**DATASET**
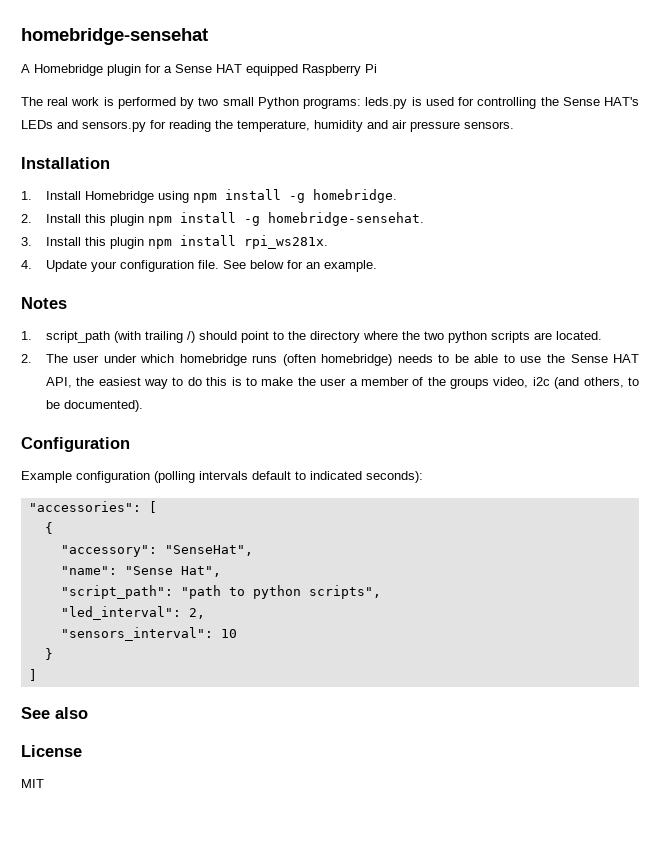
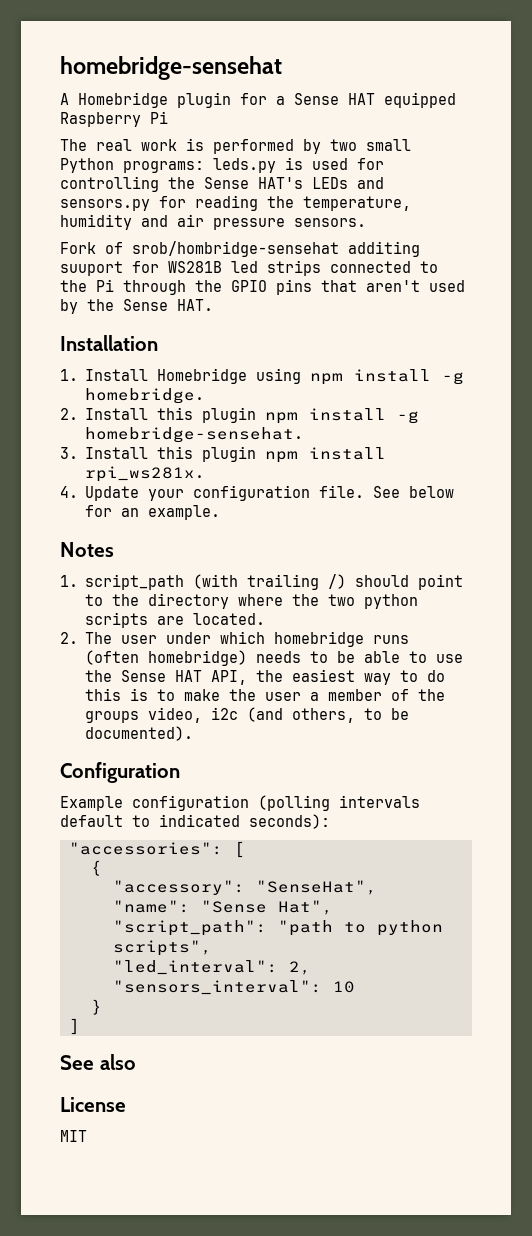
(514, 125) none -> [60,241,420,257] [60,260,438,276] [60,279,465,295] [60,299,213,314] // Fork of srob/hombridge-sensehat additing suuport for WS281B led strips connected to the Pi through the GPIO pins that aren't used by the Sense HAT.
--
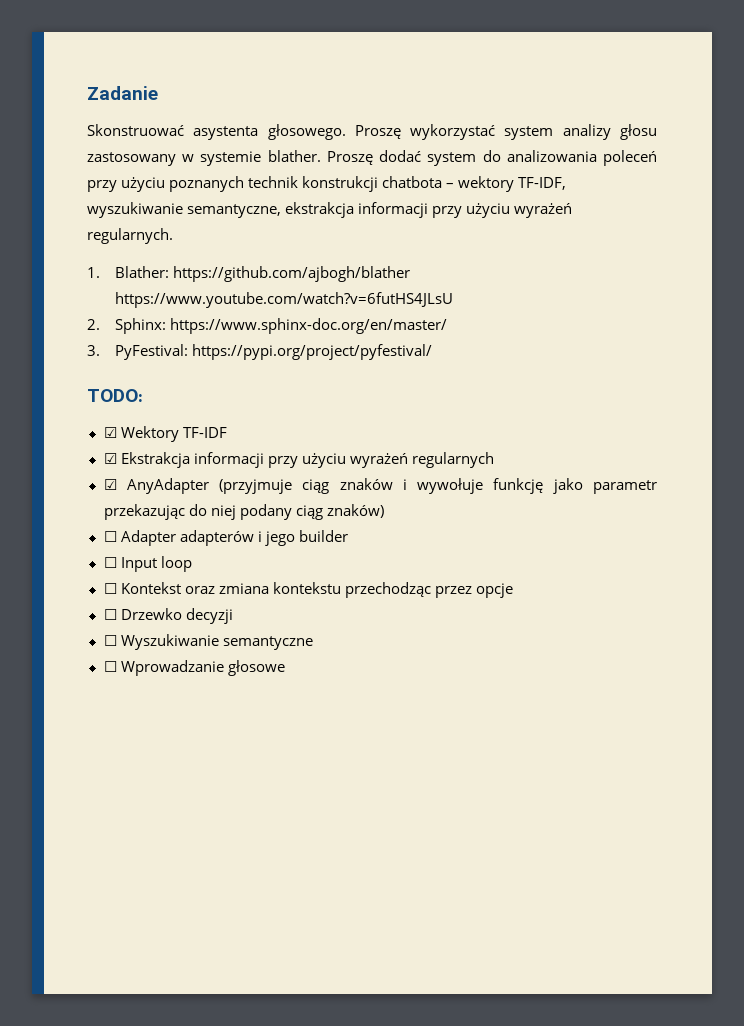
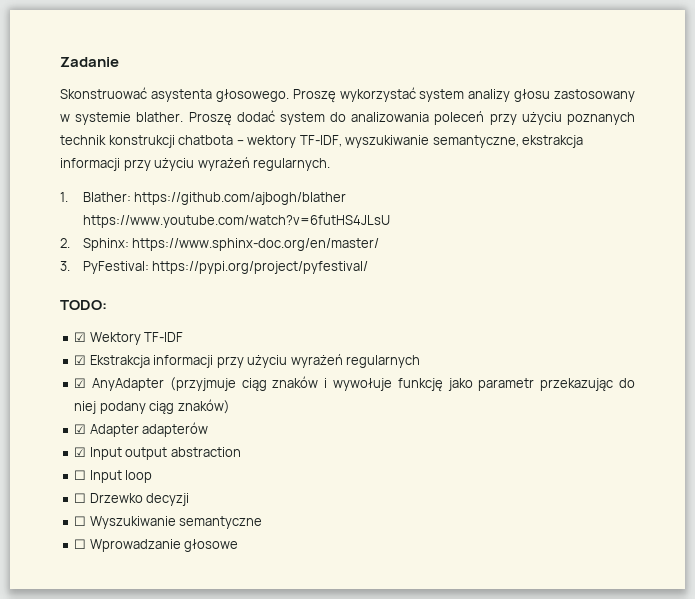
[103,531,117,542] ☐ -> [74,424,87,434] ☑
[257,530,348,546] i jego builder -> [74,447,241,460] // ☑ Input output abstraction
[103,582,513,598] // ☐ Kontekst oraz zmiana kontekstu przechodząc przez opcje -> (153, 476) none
...
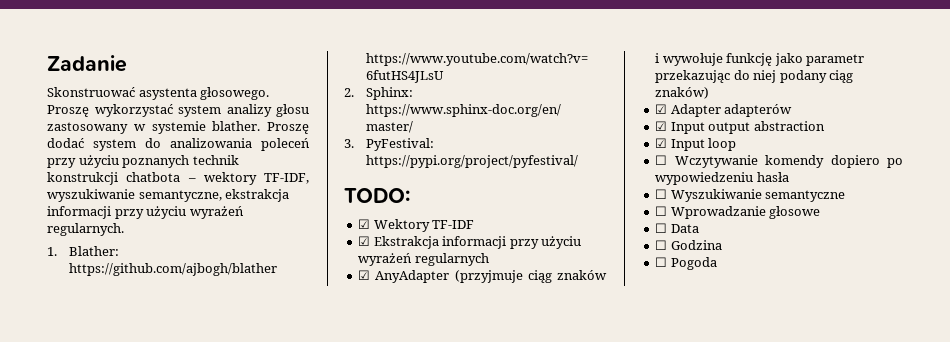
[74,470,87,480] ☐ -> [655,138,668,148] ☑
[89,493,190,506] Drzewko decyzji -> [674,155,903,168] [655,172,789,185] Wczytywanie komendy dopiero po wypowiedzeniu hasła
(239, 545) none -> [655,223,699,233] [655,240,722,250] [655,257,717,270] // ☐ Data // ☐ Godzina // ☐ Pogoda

**ABOUT THIS TASK**
What you return should be exactly the lines above, starting at the one with "[74,470,87,480] ☐ -> [655,138,668,148] ☑" and ending at the one with "(239, 545) none", and nothing else.

**TASK ANSWER**
[74,470,87,480] ☐ -> [655,138,668,148] ☑
[89,493,190,506] Drzewko decyzji -> [674,155,903,168] [655,172,789,185] Wczytywanie komendy dopiero po wypowiedzeniu hasła
(239, 545) none -> [655,223,699,233] [655,240,722,250] [655,257,717,270] // ☐ Data // ☐ Godzina // ☐ Pogoda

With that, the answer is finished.